Task instructions | Output the BBC contempt-fine article below verbatim, in full.

— start Selection —

BBC Fined for Contempt of Court: Serious Deficiencies in Journalism

The BBC has been fined for making a pretty rudimentary error in its coverage of a remote court hearing.

As any A-level law student will testify, it is contempt of court to record or broadcast any court proceedings unless permission has been granted by the court. Sadly that fact escaped the BBC, with its massed army of overpaid, under-worked lawyers.

On 18th November last year, South East Tonight, the BBC's regional news programme for East and West Sussex, Surrey and Kent, broke the rules by twice broadcasting six seconds of footage from a judicial review hearing.

A reporter working from home had been tasked with reporting on the hearing, which was in relation to a controversial Surrey County Council planning decision.

Technical staff recorded the hearing, with the permission of a news editor who had expressly sanctioned it. The editor and reporter both said that they regularly broadcast footage from virtual meetings, but the rules about court hearings "simply didn't occur to either of them".

The court heard that a producer spent 2 hours trawling through the footage looking for usable material. It ruled that the reporter had no intention of including the footage in her report, but the six second clip was used as an "establishing shot" in the lead up.

Lady Justice Andrews and Mr Justice Warby suggested that the oversight pointed to "serious deficiencies" in the information and training provided to BBC journalists.

— end Selection —
— start Data —

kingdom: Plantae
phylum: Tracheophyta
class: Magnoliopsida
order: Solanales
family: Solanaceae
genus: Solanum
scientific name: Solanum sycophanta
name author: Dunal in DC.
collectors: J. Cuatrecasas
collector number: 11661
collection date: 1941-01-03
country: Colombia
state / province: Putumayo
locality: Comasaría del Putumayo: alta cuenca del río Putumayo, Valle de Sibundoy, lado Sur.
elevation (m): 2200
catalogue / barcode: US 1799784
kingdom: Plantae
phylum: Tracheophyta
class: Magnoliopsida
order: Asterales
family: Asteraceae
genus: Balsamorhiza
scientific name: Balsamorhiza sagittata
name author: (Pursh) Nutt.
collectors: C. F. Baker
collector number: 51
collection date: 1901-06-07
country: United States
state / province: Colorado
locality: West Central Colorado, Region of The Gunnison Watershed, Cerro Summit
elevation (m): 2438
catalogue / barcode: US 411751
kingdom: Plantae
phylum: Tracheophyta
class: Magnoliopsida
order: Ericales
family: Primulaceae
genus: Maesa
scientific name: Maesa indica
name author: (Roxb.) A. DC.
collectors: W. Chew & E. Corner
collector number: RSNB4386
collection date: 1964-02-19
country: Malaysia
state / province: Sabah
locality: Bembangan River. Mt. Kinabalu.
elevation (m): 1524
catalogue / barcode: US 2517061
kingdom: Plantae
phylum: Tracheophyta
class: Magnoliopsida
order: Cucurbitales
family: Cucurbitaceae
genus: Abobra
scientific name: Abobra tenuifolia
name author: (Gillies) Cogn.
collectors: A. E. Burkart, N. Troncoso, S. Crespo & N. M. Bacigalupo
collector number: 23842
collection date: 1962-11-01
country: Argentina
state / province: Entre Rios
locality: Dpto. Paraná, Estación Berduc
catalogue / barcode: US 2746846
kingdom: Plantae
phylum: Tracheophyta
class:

— end Data —

Exercise answer |
BBC Fined for Contempt of Court: Serious Deficiencies in Journalism

The BBC has been fined for making a pretty rudimentary error in its coverage of a remote court hearing.

As any A-level law student will testify, it is contempt of court to record or broadcast any court proceedings unless permission has been granted by the court. Sadly that fact escaped the BBC, with its massed army of overpaid, under-worked lawyers.

On 18th November last year, South East Tonight, the BBC's regional news programme for East and West Sussex, Surrey and Kent, broke the rules by twice broadcasting six seconds of footage from a judicial review hearing.

A reporter working from home had been tasked with reporting on the hearing, which was in relation to a controversial Surrey County Council planning decision.

Technical staff recorded the hearing, with the permission of a news editor who had expressly sanctioned it. The editor and reporter both said that they regularly broadcast footage from virtual meetings, but the rules about court hearings "simply didn't occur to either of them".

The court heard that a producer spent 2 hours trawling through the footage looking for usable material. It ruled that the reporter had no intention of including the footage in her report, but the six second clip was used as an "establishing shot" in the lead up.

Lady Justice Andrews and Mr Justice Warby suggested that the oversight pointed to "serious deficiencies" in the information and training provided to BBC journalists.